Glass Animals singles chronology
| "Pools" (2014) | "Gooey" (2014) | "Hazey" (2014) |

Music video
- "Gooey" on YouTube

= Gooey (song) =

2014 single by Glass Animals

"Gooey" is a song by British experimental rock band Glass Animals, released on 14 February 2014 as the lead single from their debut studio album Zaba (2014).
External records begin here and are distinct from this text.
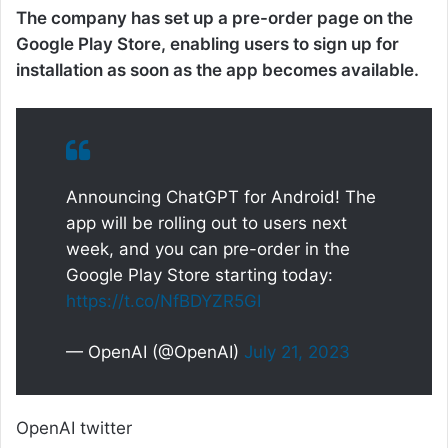
The company has set up a pre-order page on the
Google Play Store, enabling users to sign up for
installation as soon as the app becomes available.
Announcing ChatGPT for Android! The
app will be rolling out to users next
week, and you can pre-order in the
Google Play Store starting today:
https://t.co/NfBDYZR5GI
— OpenAI (@OpenAI)
July 21, 2023
OpenAI twitter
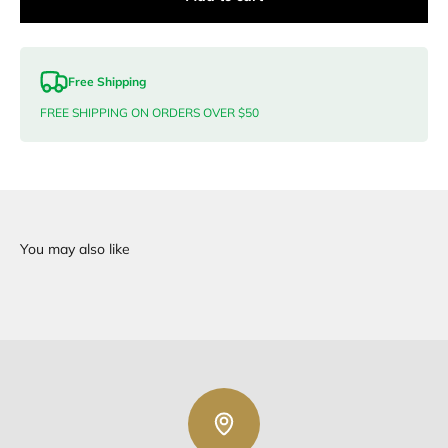
Free Shipping
FREE SHIPPING ON ORDERS OVER $50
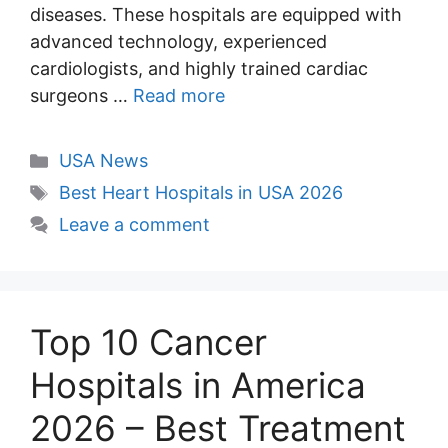
diseases. These hospitals are equipped with
advanced technology, experienced
cardiologists, and highly trained cardiac
surgeons …
Read more
Categories
USA News
Tags
Best Heart Hospitals in USA 2026
Leave a comment
Top 10 Cancer
Hospitals in America
2026 – Best Treatment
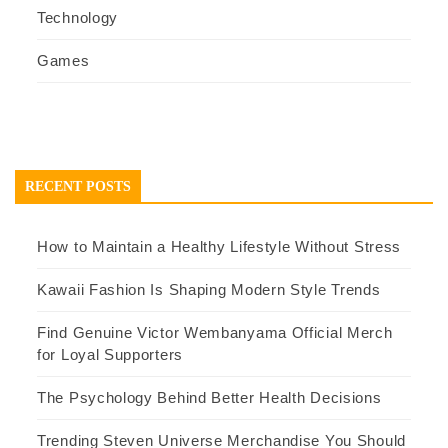
Technology
Games
RECENT POSTS
How to Maintain a Healthy Lifestyle Without Stress
Kawaii Fashion Is Shaping Modern Style Trends
Find Genuine Victor Wembanyama Official Merch
for Loyal Supporters
The Psychology Behind Better Health Decisions
Trending Steven Universe Merchandise You Should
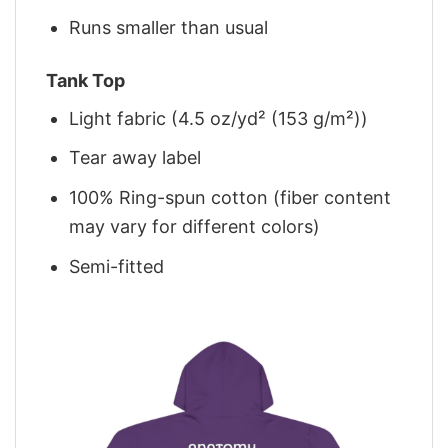
Runs smaller than usual
Tank Top
Light fabric (4.5 oz/yd² (153 g/m²))
Tear away label
100% Ring-spun cotton (fiber content
may vary for different colors)
Semi-fitted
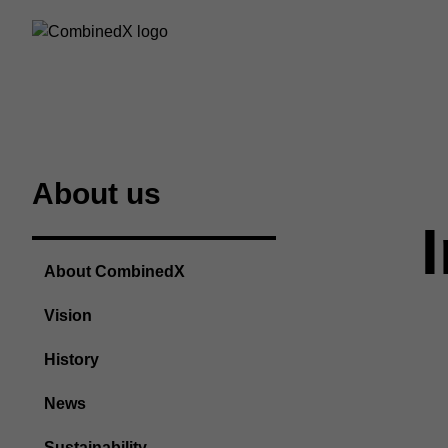
About us
About CombinedX
Vision
History
News
Sustainability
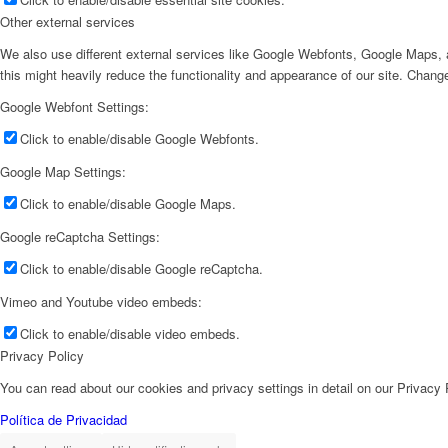
Other external services
We also use different external services like Google Webfonts, Google Maps, a
this might heavily reduce the functionality and appearance of our site. Change
Google Webfont Settings:
Click to enable/disable Google Webfonts.
Google Map Settings:
Click to enable/disable Google Maps.
Google reCaptcha Settings:
Click to enable/disable Google reCaptcha.
Vimeo and Youtube video embeds:
Click to enable/disable video embeds.
Privacy Policy
You can read about our cookies and privacy settings in detail on our Privacy
Política de Privacidad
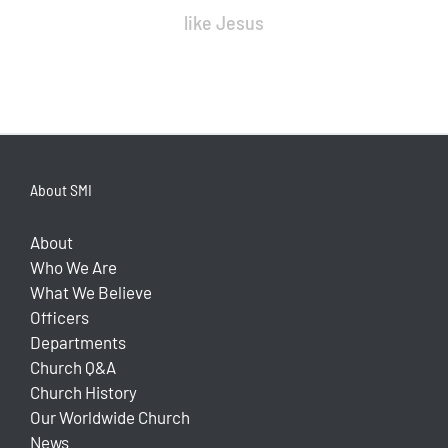
like Jesus
About SMI
About
Who We Are
What We Believe
Officers
Departments
Church Q&A
Church History
Our Worldwide Church
News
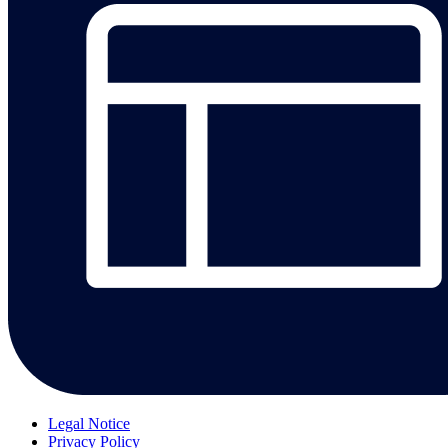
Legal Notice
Privacy Policy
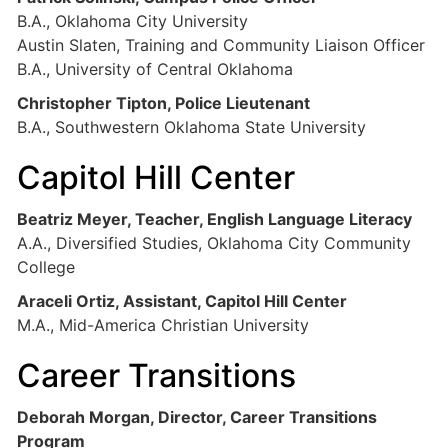
B.A., Oklahoma City University
Austin Slaten, Training and Community Liaison Officer
B.A., University of Central Oklahoma
Christopher Tipton, Police Lieutenant
B.A., Southwestern Oklahoma State University
Capitol Hill Center
Beatriz Meyer, Teacher, English Language Literacy
A.A., Diversified Studies, Oklahoma City Community
College
Araceli Ortiz, Assistant, Capitol Hill Center
M.A., Mid-America Christian University
Career Transitions
Deborah Morgan, Director, Career Transitions
Program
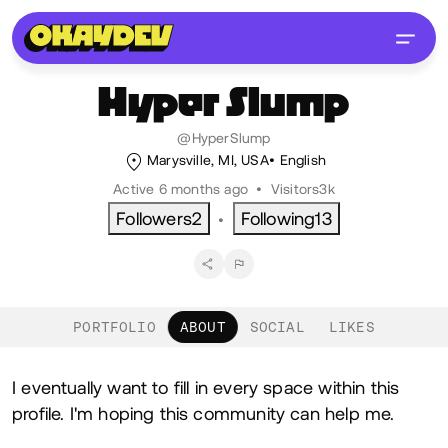
Hyper
Slump
@HyperSlump
Marysville, MI, USA
English
Active 6 months ago
•
Visitors
3k
Followers
2
Following
13
•
PORTFOLIO
ABOUT
SOCIAL
LIKES
About
I eventually want to fill in every space within this
profile. I'm hoping this community can help me.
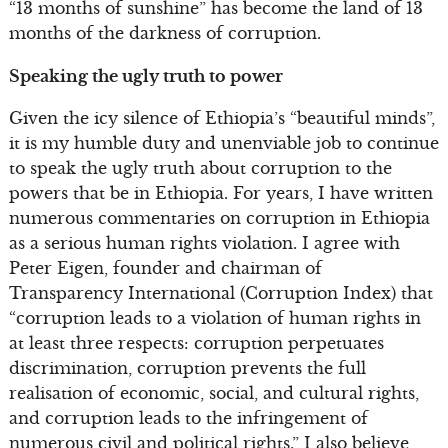
“13 months of sunshine” has become the land of 13
months of the darkness of corruption.
Speaking the ugly truth to power
Given the icy silence of Ethiopia’s “beautiful minds”,
it is my humble duty and unenviable job to continue
to speak the ugly truth about corruption to the
powers that be in Ethiopia. For years, I have written
numerous commentaries on corruption in Ethiopia
as a serious human rights violation. I agree with
Peter Eigen, founder and chairman of
Transparency International (Corruption Index) that
“corruption leads to a violation of human rights in
at least three respects: corruption perpetuates
discrimination, corruption prevents the full
realisation of economic, social, and cultural rights,
and corruption leads to the infringement of
numerous civil and political rights.” I also believe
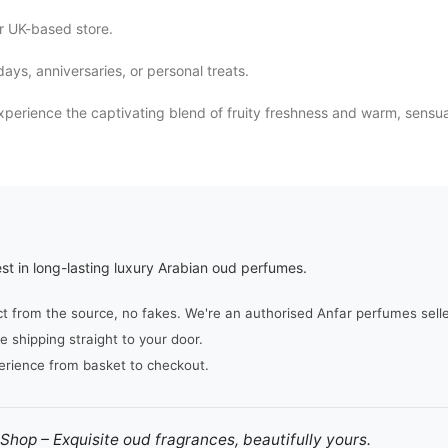
r UK-based store.
ys, anniversaries, or personal treats.
erience the captivating blend of fruity freshness and warm, sensua
st in long-lasting luxury Arabian oud perfumes.
from the source, no fakes. We're an authorised Anfar perfumes seller,
e shipping straight to your door.
erience from basket to checkout.
hop – Exquisite oud fragrances, beautifully yours.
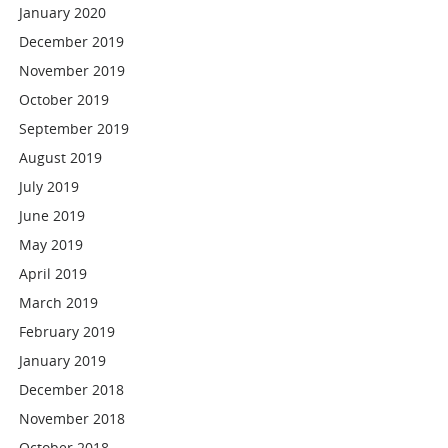
January 2020
December 2019
November 2019
October 2019
September 2019
August 2019
July 2019
June 2019
May 2019
April 2019
March 2019
February 2019
January 2019
December 2018
November 2018
October 2018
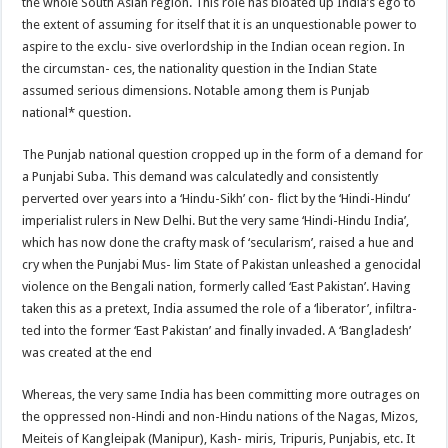
the whole South Asian region. This role has bloated up India’s ego to
the extent of assuming for itself that it is an unquestionable power to
aspire to the exclu- sive overlordship in the Indian ocean region. In
the circumstan- ces, the nationality question in the Indian State
assumed serious dimensions. Notable among them is Punjab
national* question.
The Punjab national question cropped up in the form of a demand for
a Punjabi Suba. This demand was calculatedly and consistently
perverted over years into a ‘Hindu-Sikh’ con- flict by the ‘Hindi-Hindu’
imperialist rulers in New Delhi. But the very same ‘Hindi-Hindu India’,
which has now done the crafty mask of ‘secularism’, raised a hue and
cry when the Punjabi Mus- lim State of Pakistan unleashed a genocidal
violence on the Bengali nation, formerly called ‘East Pakistan’. Having
taken this as a pretext, India assumed the role of a ‘liberator’, infiltra-
ted into the former ‘East Pakistan’ and finally invaded. A ‘Bangladesh’
was created at the end
Whereas, the very same India has been committing more outrages on
the oppressed non-Hindi and non-Hindu nations of the Nagas, Mizos,
Meiteis of Kangleipak (Manipur), Kash- miris, Tripuris, Punjabis, etc. It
The song received positive reviews from critics, and ranked at number 12 on the Triple J's Hottest 100 of 2014, the band's highest placing until 2020, when "Heat Waves" topped the poll.

==Composition==
Dave Bayley laid down his vocals holding a pineapple named "Sasha Fierce", and recorded the final chorus in eight different impressions, including "an old woman, a drunk crack addict, [and] a terrible impression of James Brown" to replicate the sound of a choir.

==Live performances==
Glass Animals performed "Gooey" on Late Night with Seth Meyers in 2014, and again on The Late Show with David Letterman on 24 February 2015.

==In popular culture==
"Gooey" was featured on the soundtrack for the film Magic Mike XXL.

==Charts==

===Weekly charts===

Weekly chart performance for "Gooey"
| Chart (2014–2015) | Peak position |
|---|---|
| Australia (ARIA) | 40 |
| Mexico Ingles Airplay (Billboard) | 25 |
| UK Physical Singles (OCC) | 36 |
| US Billboard Hot Singles Sales | 20 |
| US Hot Rock & Alternative Songs (Billboard) | 26 |
| US Rock & Alternative Airplay (Billboard) | 31 |

===Year-end charts===

Year-end chart performance for "Gooey"
| Chart (2015) | Position |
|---|---|
| US Hot Rock Songs (Billboard) | 88 |

==Certifications==

Certifications for "Gooey"
| Region | Certification | Certified units/sales |
| Australia (ARIA) | 3× Platinum | 210,000^{‡} |
| Canada (Music Canada) | Platinum | 80,000^{‡} |
| United Kingdom (BPI) | Silver | 200,000^{‡} |
| United States (RIAA) | 2× Platinum | 2,000,000^{‡} |
^{‡} Sales+streaming figures based on certification alone.